Purpose:
This document is to provide a summary of any infrastructure or application interruption. Interruptions are analyzed to determine the root cause and future remediation.
Incident Summary:
On 01/04/2021 at 10:15 AM EST, our engineers detected and were investigating an issue related to server connections. Prior to that, at 8:15 AM EST, we had received the first customer report, “ECS will not load the Bar is grayed out and trying to connect”. By 10:25 AM EST, a second customer report was received and correlated, and global incident INC-36549 was opened for investigation. At approximately 11:10 AM EST, Evolve IP engineers took action to reduce the impact of the issue by removing two underperforming servers from the pool, while also enhancing monitoring. About an hour later, it was determined that while symptoms had improved, there remained evidence of some periods of latency, which was causing application slowness/freezing. By 2:30 PM EST the engineers identified a process that was a likely cause and restarted it at 2:45 PM EST—after which we observed a significant performance improvement.
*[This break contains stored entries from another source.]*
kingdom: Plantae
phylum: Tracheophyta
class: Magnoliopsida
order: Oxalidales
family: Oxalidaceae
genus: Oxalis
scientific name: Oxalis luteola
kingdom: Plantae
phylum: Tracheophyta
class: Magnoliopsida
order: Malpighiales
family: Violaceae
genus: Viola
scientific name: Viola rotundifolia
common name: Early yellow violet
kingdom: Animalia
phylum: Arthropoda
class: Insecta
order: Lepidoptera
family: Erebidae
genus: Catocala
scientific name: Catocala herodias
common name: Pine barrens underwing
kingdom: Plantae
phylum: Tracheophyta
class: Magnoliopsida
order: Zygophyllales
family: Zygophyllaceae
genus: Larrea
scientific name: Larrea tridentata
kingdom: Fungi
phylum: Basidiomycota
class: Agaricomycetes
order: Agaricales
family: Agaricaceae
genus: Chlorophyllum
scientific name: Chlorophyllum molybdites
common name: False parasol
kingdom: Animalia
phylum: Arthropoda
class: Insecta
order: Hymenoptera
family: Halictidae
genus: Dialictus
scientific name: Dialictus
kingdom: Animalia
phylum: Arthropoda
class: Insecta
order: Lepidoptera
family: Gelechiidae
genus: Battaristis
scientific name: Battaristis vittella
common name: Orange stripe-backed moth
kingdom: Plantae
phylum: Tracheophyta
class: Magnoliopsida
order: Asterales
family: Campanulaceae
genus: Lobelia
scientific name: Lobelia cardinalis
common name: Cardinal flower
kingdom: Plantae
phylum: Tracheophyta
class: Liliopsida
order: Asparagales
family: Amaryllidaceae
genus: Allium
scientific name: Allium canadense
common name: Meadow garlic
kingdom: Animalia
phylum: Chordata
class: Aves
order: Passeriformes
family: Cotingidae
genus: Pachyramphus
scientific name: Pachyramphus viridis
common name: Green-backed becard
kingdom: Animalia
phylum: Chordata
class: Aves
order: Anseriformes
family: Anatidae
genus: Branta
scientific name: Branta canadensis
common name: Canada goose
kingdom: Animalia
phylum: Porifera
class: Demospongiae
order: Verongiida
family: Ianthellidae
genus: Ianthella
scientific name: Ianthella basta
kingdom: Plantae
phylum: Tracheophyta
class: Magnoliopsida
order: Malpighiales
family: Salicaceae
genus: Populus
We have remained in a monitoring state since that time and our software team has since found and fixed a software bug, which was deployed successfully on 1/10/2021 at 2:00 AM EST.
Root Cause:
A software deficiency was found to block connections and cause delays to end users.
Resolution:
Two software improvements were implemented: one to prevent blocked connections, and one to prevent the system from having to wait for a connection before processing queued messages.
Remediation:
This section is to review and document areas for improvement, to better partner with our Clients on future incidents and providing a high-level of client satisfaction.
1. The software improvements were deployed on 1/10/2021 at 2:00 AM EST.
2. Additional monitoring was implemented to better detect this condition and alert thresholds were increased to improve sensitivity.